Ground has three main components: the Common Ground metamodel, Underground applications that support Ground, and Aboveground applications that consume data context from Ground. The existing service is composed of the APIs exposed by Common Ground and integrations with some underground services.
At the core of Common Ground is the metamodel, which has its own dedicated wiki page that explains it in much more detail than will be covered here. The one line summary of the model is as follows: A versioned, graph-based data model that treats data lineage as a first class citizen. In addition to the data model, Common Ground exposes a number of APIs to applications that allow them to publish, retrieve, and query their data context.
In order to provide functional data context services, there are 4 main components that Ground relies on.
Scavenging and Ingestion
In order to understand what data is in or added to a data lake, Ground will need to rely on a scavenging service to publish new events. As a first step and proof of concept, we have integrated with LinkedIn’s Gobblin project to be notified of new files added to HDFS. There is still work to be done here, where we would like to be able to notify aboveground or value-add services about new files and have them publish learned data.

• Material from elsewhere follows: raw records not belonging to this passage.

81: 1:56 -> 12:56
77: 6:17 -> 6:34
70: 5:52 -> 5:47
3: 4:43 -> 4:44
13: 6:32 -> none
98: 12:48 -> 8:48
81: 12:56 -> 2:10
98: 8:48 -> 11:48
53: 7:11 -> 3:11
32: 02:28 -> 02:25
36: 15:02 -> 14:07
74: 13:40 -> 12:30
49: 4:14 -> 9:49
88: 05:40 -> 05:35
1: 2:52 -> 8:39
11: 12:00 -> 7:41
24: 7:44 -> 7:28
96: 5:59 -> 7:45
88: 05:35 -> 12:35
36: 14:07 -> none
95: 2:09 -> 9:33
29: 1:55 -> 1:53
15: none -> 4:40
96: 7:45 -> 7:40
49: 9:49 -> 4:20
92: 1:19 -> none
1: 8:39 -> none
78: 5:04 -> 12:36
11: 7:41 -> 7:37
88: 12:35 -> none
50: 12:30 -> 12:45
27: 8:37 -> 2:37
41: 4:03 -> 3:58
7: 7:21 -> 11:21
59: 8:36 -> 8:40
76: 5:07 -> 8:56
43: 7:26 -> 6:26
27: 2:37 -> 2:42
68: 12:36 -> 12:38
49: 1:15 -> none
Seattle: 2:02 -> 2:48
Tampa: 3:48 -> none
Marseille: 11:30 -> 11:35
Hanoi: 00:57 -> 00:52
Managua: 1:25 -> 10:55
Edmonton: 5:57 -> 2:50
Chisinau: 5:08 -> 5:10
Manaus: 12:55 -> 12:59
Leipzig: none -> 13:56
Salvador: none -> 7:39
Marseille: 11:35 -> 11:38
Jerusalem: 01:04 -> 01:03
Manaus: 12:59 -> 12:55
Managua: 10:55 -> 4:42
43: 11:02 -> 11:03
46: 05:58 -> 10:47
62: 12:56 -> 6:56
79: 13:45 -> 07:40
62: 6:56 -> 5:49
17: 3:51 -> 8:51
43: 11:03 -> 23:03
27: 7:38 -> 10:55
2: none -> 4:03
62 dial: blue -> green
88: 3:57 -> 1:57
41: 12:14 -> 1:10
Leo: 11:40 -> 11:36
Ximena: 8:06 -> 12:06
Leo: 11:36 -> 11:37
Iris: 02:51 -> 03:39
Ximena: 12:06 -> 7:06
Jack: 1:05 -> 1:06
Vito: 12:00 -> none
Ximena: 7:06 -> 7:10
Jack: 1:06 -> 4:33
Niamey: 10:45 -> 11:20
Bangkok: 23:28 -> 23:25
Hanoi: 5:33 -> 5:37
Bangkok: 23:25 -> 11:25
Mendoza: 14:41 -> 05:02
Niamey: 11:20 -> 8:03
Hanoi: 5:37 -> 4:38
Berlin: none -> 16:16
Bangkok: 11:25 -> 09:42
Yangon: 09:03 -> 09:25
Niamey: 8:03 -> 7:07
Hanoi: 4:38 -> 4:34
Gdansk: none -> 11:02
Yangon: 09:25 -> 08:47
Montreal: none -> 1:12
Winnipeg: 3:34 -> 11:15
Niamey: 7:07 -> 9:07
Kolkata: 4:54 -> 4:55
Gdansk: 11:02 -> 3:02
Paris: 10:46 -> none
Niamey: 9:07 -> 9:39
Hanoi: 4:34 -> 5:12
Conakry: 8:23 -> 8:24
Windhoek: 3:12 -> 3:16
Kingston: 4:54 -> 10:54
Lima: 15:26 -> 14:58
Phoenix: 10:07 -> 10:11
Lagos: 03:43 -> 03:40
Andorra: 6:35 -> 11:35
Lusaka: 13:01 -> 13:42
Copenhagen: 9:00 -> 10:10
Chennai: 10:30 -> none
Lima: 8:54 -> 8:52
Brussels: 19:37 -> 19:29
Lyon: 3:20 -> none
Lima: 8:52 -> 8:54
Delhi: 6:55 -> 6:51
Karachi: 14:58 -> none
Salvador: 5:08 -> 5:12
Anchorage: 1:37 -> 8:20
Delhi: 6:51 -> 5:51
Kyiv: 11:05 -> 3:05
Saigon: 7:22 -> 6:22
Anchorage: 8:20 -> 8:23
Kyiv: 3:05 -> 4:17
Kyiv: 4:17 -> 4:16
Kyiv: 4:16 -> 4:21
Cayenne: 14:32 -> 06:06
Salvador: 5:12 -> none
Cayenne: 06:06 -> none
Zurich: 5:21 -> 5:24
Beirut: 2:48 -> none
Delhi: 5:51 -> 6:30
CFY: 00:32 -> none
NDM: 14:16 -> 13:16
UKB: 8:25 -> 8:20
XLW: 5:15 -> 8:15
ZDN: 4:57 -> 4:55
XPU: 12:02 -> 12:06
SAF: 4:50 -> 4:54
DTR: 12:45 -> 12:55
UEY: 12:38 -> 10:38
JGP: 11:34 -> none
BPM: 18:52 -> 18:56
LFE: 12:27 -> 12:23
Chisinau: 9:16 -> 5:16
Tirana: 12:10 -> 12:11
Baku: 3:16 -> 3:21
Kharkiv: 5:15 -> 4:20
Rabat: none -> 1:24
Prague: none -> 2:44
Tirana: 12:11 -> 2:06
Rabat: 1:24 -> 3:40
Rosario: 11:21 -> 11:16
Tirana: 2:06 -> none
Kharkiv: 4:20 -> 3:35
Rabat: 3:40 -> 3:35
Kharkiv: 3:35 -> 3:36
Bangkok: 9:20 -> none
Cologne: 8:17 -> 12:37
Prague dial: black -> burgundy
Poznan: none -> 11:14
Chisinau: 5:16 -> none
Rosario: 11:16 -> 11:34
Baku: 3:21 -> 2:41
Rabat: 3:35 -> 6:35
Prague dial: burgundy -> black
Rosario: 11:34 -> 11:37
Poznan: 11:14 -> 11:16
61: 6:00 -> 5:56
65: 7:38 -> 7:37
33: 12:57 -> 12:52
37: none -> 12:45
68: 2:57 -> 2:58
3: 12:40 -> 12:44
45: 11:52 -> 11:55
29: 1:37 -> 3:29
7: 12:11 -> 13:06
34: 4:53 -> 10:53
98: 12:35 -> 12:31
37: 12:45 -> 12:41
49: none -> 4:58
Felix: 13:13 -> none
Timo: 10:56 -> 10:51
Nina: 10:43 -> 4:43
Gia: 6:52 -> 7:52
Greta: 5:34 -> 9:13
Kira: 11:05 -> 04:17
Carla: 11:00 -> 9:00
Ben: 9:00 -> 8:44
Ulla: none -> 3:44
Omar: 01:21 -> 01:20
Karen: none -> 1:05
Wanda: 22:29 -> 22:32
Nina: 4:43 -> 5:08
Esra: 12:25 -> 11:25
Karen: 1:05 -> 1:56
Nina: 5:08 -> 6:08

Currently, we have built versioning shims over Postgres, Apache Cassandra, and Neo4j. We are evaluating performance and hope to settle on a recommended backing store soon.
ID & Auth
A data context system like Ground will need to have authentication and API authorization. We currently do not have any integration in this space, but we would like to design a pluggable API that can integrate with LDAP and similar authentication schemes that enterprises commonly use. There is a large space for more work here, including understanding how permissions interact with versioned data.
Search & Query
We currently rely on ElasticSearch to augment query performance and to retrieve tags efficiently. We hope our Query API will evolve as we generalize from a number of use cases, and this component might grow over time.
In the architecture diagram above, we have listed a few applications that we believe would benefit from interfacing with a data context system. This is where you, the user, would build an application that talks to Ground through the Common Ground API. While we do not have any examples or best practices yet, we’re actively working on some and hope to be able to add some links here soon!